Directions for this task: Copy every line of text from the listing below word for word, leaving out the pictures.

◆ ◆ ◆ ◆ ◆

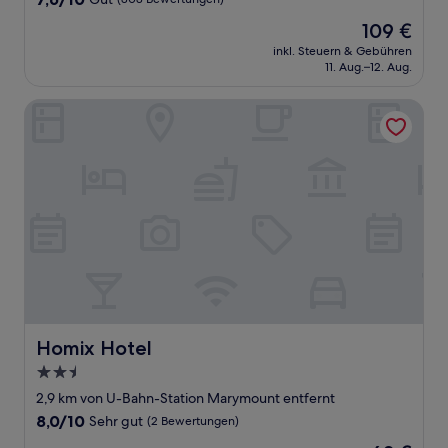
von
Der
109 €
10,
Preis
Gut,
inkl. Steuern & Gebühren
beträgt
11. Aug.–12. Aug.
(808
109 €
Bewertungen)
Homix Hotel
Homix Hotel
Homix Hotel
2.5-
Sterne-
2,9 km von U-Bahn-Station Marymount entfernt
Unterkunft
8.0
8,0/10
Sehr gut
(2 Bewertungen)
von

◆ ◆ ◆ ◆ ◆

Written solution:
von
Der
109 €
10,
Preis
Gut,
inkl. Steuern & Gebühren
beträgt
11. Aug.–12. Aug.
(808
109 €
Bewertungen)
Homix Hotel
Homix Hotel
Homix Hotel
2.5-
Sterne-
2,9 km von U-Bahn-Station Marymount entfernt
Unterkunft
8.0
8,0/10
Sehr gut
(2 Bewertungen)
von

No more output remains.